Flying the flag for British technology
Flying the flag for British technology

Wearable clinical research devices gain £1.86m Gov funding

Posted on 12th March 2015 by TBrit Staff

Researchers, lead by the University of Warwick, has been formed to design and develop bio-sensors that can be used to help rehabilitate hospital patients after leaving hospital.

The Engineering and Physical Sciences Research Council (EPSRC) has funded the group with a £1.86 million award. Warwick’s partners include the universities of Cardiff, Kent, University College London (UCL), Oxford Brookes, Salford and York.

Wearable technology

Teams will create wearable bio-sensors, such as temporary tattoos and smartwatches. The inexpensive, disposable, unobtrusive devices will be used by patients requiring rehabilitation, those who use wheelchairs or prosthetics, and will have applications for older people who may need constant or temporary monitoring.

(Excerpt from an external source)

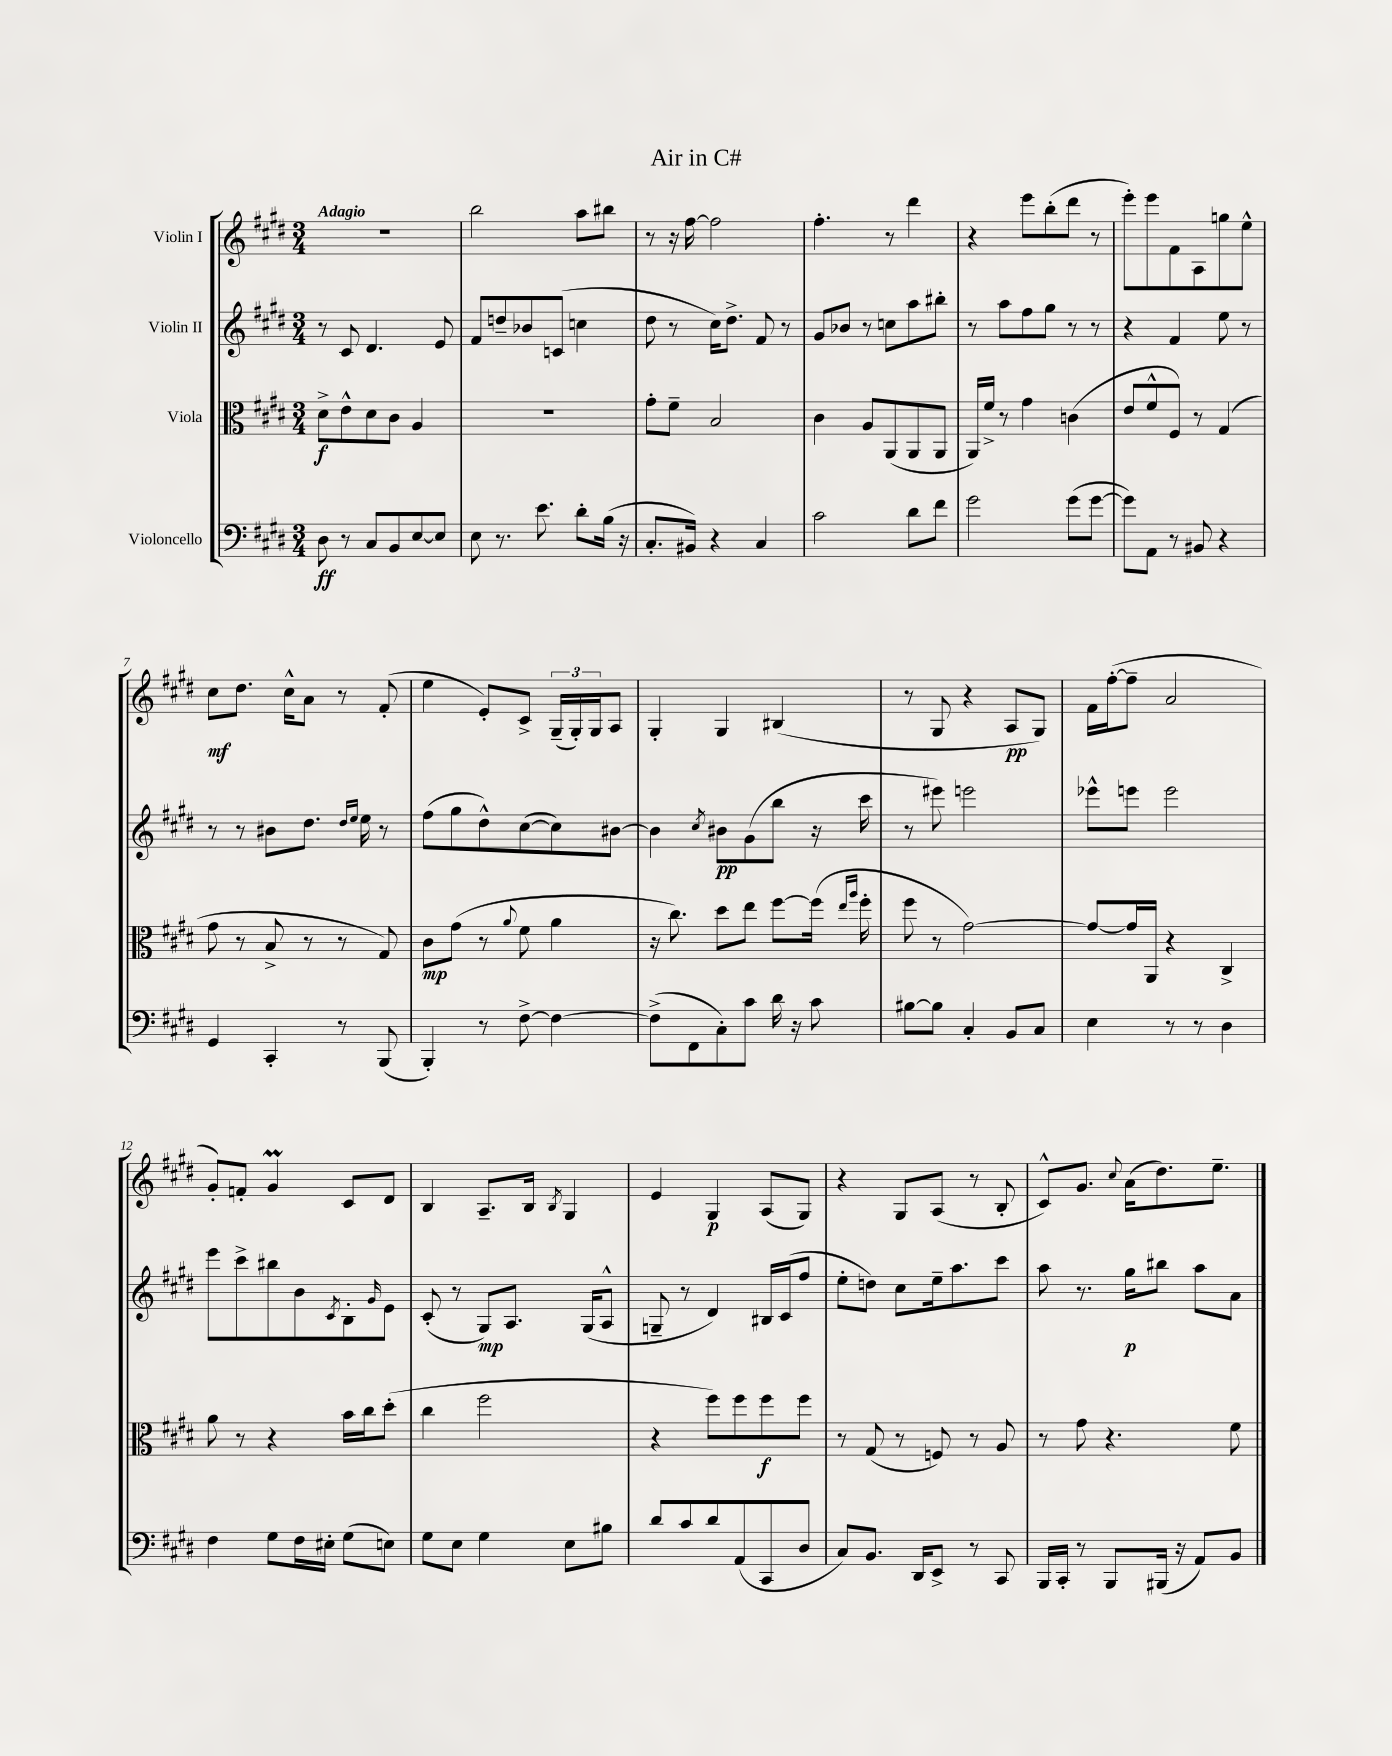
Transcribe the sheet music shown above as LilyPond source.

Professor Christopher James - Warwick UniversityThe developments could also open up the possibility of developing a NHS-approved application program interface (API). This would allow overweight patients to upload exercise data from commercially available fitness-tracking smartwatches to their doctor to show how well they are following advice.

Users will be monitored to collect data on how they use equipment provided to them or to measure how they follow exercise regimes when they are back at home after recovering from an accident or following a stroke, for example.

Currently, there is no picture of what happens after a patient leaves a clinic or hospital. Poor use of equipment or incorrectly following physiotherapy guidance on exercise can lead to more complex health problems which may take time to pick up on through periodical check-ups. The devices will help to give early warning of these difficulties and enable medical staff to modify treatment and provide timely support to users in their own home.

The information will also benefit patients by enabling them to leave hospital sooner while giving clinicians and medical technologists a better understanding to improve homecare and improve the design and use of equipment.

Christopher James (pictured), project lead, and professor of biomedical engineering at Warwick, said, “The new information we will gain from this research will be invaluable and, through a feasibility study, it is our aim to produce a system ready for future technical and clinical trials within the NHS.”

The aims of the research have been set out in the Grants on the Web (GoW) site hosted by the EPSRC.